Required action: Without the pictures, repeat the listing character for character.

Supplied material:

_ _ _

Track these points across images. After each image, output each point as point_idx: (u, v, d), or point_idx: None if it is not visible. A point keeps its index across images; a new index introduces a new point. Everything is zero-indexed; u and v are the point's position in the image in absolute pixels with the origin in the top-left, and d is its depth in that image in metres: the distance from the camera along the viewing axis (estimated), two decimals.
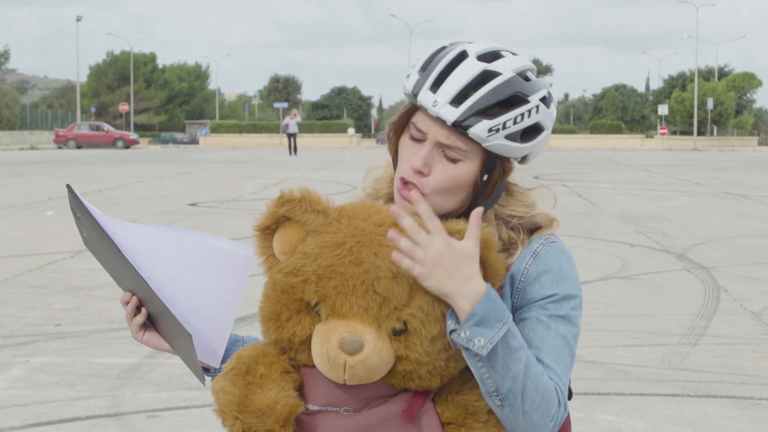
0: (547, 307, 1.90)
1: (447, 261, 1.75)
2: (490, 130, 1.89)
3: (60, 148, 62.66)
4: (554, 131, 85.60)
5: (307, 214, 1.83)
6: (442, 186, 1.91)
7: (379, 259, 1.76)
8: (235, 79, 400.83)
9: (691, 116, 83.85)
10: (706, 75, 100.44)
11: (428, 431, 1.80)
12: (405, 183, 1.93)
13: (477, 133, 1.88)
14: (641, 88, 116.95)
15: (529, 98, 1.91)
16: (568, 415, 1.97)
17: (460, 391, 1.83)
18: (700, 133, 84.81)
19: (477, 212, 1.79)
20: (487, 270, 1.81)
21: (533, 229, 1.99)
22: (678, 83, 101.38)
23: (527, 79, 1.93)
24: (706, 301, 9.01)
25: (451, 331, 1.77)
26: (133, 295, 1.97)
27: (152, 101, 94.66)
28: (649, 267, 11.01)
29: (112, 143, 63.06)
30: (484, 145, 1.90)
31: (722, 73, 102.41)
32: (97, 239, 1.94)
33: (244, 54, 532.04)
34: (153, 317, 1.97)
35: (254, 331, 7.22)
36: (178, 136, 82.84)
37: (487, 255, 1.81)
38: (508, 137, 1.91)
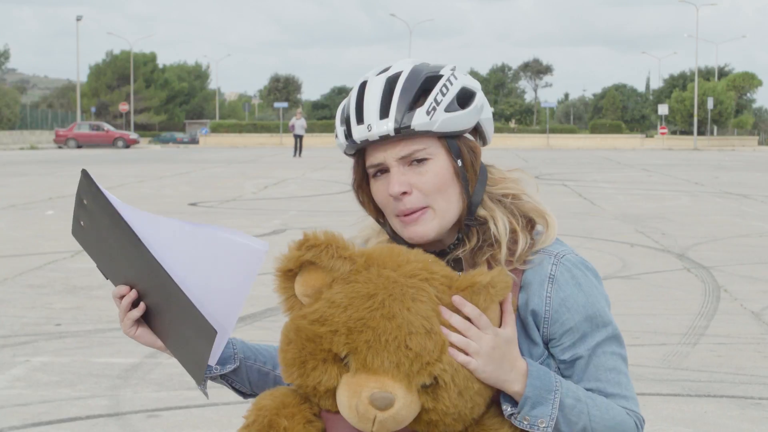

_ _ _

Answer box:
Track these points across images. After each image, output each point as point_idx: (u, v, d), or point_idx: None if it is not visible. A point keeps its index across images; a new index introduces a new point. Everything is zero-indexed; u and v are the point's position in the image in absolute pixels with the origin in the top-left, and d is its depth in that image in metres: the distance from the camera along the viewing axis (estimated), two decimals.
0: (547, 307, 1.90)
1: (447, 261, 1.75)
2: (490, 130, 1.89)
3: (60, 148, 62.66)
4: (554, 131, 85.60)
5: (307, 214, 1.83)
6: (442, 186, 1.91)
7: (379, 259, 1.76)
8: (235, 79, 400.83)
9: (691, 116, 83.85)
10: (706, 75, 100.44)
11: (428, 431, 1.80)
12: (405, 183, 1.93)
13: (477, 133, 1.88)
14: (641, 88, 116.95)
15: (529, 98, 1.91)
16: (568, 415, 1.97)
17: (460, 391, 1.83)
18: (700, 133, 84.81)
19: (477, 212, 1.79)
20: (487, 270, 1.81)
21: (533, 229, 1.99)
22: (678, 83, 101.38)
23: (527, 79, 1.93)
24: (706, 301, 9.01)
25: (451, 331, 1.77)
26: (133, 295, 1.97)
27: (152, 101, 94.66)
28: (649, 267, 11.01)
29: (112, 143, 63.06)
30: (484, 145, 1.90)
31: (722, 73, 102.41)
32: (97, 239, 1.94)
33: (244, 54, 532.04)
34: (153, 317, 1.97)
35: (254, 331, 7.22)
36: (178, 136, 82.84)
37: (487, 255, 1.81)
38: (508, 137, 1.91)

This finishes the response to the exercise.